Restate the data below word for word, leaving nothing out.
Data section: Begin
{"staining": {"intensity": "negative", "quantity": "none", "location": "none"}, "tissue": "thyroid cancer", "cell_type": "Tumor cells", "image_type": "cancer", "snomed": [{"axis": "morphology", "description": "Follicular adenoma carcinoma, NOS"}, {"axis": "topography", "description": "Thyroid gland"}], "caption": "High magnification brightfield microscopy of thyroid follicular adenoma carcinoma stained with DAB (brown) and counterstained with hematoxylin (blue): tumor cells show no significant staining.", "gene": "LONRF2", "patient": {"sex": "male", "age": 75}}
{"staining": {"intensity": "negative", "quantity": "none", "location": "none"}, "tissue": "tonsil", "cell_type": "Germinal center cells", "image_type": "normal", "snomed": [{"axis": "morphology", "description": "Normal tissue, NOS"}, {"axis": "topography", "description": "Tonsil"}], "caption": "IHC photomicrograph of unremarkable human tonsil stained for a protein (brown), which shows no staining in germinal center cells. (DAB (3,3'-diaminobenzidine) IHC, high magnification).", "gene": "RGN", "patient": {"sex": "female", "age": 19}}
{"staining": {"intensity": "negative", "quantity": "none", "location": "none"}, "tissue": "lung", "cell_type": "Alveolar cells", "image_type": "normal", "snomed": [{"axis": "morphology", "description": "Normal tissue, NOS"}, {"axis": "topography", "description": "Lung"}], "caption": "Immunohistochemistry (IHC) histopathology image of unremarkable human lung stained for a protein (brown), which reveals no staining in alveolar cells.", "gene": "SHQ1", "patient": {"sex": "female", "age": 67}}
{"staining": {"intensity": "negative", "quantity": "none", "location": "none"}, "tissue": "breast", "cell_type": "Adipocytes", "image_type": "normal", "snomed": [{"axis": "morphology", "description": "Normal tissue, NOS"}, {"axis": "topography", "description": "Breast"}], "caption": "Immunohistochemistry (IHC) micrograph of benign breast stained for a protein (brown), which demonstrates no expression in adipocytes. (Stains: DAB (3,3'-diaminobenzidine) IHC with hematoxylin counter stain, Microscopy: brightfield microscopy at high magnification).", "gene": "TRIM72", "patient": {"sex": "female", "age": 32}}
Data section: End
#### Your solution
{"staining": {"intensity": "negative", "quantity": "none", "location": "none"}, "tissue": "thyroid cancer", "cell_type": "Tumor cells", "image_type": "cancer", "snomed": [{"axis": "morphology", "description": "Follicular adenoma carcinoma, NOS"}, {"axis": "topography", "description": "Thyroid gland"}], "caption": "High magnification brightfield microscopy of thyroid follicular adenoma carcinoma stained with DAB (brown) and counterstained with hematoxylin (blue): tumor cells show no significant staining.", "gene": "LONRF2", "patient": {"sex": "male", "age": 75}}
{"staining": {"intensity": "negative", "quantity": "none", "location": "none"}, "tissue": "tonsil", "cell_type": "Germinal center cells", "image_type": "normal", "snomed": [{"axis": "morphology", "description": "Normal tissue, NOS"}, {"axis": "topography", "description": "Tonsil"}], "caption": "IHC photomicrograph of unremarkable human tonsil stained for a protein (brown), which shows no staining in germinal center cells. (DAB (3,3'-diaminobenzidine) IHC, high magnification).", "gene": "RGN", "patient": {"sex": "female", "age": 19}}
{"staining": {"intensity": "negative", "quantity": "none", "location": "none"}, "tissue": "lung", "cell_type": "Alveolar cells", "image_type": "normal", "snomed": [{"axis": "morphology", "description": "Normal tissue, NOS"}, {"axis": "topography", "description": "Lung"}], "caption": "Immunohistochemistry (IHC) histopathology image of unremarkable human lung stained for a protein (brown), which reveals no staining in alveolar cells.", "gene": "SHQ1", "patient": {"sex": "female", "age": 67}}
{"staining": {"intensity": "negative", "quantity": "none", "location": "none"}, "tissue": "breast", "cell_type": "Adipocytes", "image_type": "normal", "snomed": [{"axis": "morphology", "description": "Normal tissue, NOS"}, {"axis": "topography", "description": "Breast"}], "caption": "Immunohistochemistry (IHC) micrograph of benign breast stained for a protein (brown), which demonstrates no expression in adipocytes. (Stains: DAB (3,3'-diaminobenzidine) IHC with hematoxylin counter stain, Microscopy: brightfield microscopy at high magnification).", "gene": "TRIM72", "patient": {"sex": "female", "age": 32}}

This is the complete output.